> Task details:
From the FUCHS cluster guide below, set down word for word the passage that begins at the words "Table of Contents" and stops after "using the system.".

Table of Contents
FUCHS Cluster Usage
FUCHS is a general-purpose compute cluster based on Intel CPU architectures running AlmaLinux 9 and SLURM. Please read the following instructions and ensure that this guide is fully understood before using the system.
Login
An SSH client is required to connect to the cluster. On a Linux system the command is usually:
ssh <user_account>@fuchs.hhlr-gu.de
Am I connected to the right server? Please find our ssh-rsa fingerprint here:
You may receive a warning from your system that something with the security is wrong, “maybe somebody is evedropping”. Due to the upgrade of the operating system from Scientifc Linux 7.9 to AlmaLinux 9.2 the SSH server keys have changed. Please erase your old FUCHS key with
ssh-keygen -R fuchs.hhlr-gu.de
and accept the new fuchs.hhlr-gu.de key. Above you will find our unique ECDSA and ED25519 fingerprints. Some programs tend to display the fingerprint in the SHA256 or MD5 format. Just click on fuchs.hhlr-gu.de fingerprints above.
Please check with ssh-keyscan fuchs.hhlr-gu.de
if the key above is the same.
On Windows systems please use/install a Windows SSH client (e.g. PuTTY, MobaXterm, the Cygwin ssh package or the built-in ssh
command).
After your first login you will get the message, that your password has expired and you have to change it. Please use the password provided by CSC at the prompt, choose a new one and retype it. You will be logged out automatically. Now you can login with your new password and work on the cluster.

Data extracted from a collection
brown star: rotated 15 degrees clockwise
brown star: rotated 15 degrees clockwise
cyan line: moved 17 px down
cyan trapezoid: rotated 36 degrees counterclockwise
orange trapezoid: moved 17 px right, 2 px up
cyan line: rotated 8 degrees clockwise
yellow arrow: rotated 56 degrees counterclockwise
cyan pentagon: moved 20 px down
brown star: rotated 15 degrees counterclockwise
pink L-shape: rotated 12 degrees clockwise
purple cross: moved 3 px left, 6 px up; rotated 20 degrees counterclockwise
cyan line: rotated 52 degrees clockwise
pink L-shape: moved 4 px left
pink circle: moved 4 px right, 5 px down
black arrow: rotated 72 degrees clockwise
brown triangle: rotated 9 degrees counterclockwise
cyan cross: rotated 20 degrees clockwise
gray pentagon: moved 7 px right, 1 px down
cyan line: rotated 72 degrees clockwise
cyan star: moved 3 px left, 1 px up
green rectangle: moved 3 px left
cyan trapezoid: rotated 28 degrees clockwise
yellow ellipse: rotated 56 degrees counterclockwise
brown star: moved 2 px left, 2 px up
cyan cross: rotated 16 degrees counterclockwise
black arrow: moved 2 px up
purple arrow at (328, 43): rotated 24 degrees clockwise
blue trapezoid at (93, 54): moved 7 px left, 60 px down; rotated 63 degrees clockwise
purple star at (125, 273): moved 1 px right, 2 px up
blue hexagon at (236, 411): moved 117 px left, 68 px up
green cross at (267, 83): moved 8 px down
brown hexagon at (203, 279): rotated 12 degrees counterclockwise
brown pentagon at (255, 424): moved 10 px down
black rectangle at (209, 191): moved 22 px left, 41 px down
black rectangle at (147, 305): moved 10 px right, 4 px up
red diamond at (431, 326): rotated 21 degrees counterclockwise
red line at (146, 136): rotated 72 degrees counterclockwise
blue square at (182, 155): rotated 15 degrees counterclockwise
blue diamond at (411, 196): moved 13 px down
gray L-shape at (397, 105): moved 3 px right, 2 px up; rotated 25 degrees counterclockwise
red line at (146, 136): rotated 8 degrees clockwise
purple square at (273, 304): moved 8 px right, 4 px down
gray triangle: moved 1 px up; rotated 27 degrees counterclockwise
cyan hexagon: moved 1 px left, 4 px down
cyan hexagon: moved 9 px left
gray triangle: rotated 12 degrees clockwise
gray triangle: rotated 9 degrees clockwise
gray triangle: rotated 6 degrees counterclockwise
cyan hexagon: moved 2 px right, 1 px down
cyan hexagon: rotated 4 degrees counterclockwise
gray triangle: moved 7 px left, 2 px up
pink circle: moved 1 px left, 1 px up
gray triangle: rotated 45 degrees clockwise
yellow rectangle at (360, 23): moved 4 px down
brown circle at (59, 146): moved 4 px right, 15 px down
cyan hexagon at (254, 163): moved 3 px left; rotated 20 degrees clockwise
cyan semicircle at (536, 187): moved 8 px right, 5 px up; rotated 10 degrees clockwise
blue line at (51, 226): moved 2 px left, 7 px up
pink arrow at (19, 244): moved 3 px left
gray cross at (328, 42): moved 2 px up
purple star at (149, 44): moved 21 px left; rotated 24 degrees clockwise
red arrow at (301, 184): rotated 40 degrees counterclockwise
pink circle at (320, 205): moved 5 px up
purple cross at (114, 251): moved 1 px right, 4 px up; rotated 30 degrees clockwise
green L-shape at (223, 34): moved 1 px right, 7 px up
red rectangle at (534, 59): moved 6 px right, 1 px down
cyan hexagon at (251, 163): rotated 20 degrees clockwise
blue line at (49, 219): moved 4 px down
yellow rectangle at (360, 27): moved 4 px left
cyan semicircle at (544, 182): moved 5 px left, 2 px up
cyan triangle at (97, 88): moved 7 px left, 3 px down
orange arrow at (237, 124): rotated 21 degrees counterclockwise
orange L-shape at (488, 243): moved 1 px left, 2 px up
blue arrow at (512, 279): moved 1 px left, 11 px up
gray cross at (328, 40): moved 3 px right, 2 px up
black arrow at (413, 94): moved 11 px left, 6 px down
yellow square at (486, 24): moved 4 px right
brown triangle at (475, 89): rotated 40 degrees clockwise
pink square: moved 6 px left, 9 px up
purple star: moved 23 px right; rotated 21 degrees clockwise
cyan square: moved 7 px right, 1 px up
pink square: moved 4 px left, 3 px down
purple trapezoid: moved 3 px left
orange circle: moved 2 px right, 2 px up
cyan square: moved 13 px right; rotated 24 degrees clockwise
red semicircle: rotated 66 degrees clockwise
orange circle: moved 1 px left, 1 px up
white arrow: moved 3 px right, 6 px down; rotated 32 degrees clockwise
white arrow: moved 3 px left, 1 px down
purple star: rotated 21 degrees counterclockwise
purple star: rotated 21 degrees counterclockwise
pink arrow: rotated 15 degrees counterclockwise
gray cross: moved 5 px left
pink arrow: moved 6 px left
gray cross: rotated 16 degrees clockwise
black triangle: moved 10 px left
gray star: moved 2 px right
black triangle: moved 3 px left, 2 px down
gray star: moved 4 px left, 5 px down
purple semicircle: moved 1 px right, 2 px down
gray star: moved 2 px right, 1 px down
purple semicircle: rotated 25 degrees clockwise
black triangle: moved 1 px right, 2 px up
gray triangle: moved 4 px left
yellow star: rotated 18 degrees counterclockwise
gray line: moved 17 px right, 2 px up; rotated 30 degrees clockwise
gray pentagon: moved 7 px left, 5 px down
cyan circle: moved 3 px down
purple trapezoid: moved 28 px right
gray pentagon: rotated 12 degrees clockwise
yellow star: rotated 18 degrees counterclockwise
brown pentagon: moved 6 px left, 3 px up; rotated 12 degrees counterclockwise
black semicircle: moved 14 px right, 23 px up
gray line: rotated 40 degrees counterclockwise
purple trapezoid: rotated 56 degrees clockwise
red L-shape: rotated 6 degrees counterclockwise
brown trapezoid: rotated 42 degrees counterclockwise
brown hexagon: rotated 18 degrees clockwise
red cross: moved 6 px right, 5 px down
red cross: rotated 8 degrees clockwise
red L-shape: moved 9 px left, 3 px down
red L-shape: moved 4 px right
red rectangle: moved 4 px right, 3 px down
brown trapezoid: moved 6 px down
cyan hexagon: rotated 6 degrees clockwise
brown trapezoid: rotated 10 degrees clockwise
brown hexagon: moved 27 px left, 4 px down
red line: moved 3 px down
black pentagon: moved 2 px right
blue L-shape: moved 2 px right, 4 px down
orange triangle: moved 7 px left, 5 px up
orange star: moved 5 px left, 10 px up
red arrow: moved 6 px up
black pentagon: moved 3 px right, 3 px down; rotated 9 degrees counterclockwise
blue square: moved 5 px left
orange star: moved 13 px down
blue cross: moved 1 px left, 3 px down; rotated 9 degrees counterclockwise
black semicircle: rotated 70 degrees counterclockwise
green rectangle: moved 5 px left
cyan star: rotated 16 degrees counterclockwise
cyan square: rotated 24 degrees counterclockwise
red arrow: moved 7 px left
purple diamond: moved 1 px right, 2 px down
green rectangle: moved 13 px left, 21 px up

> Response to the exercise:
Table of Contents
FUCHS Cluster Usage
FUCHS is a general-purpose compute cluster based on Intel CPU architectures running AlmaLinux 9 and SLURM. Please read the following instructions and ensure that this guide is fully understood before using the system.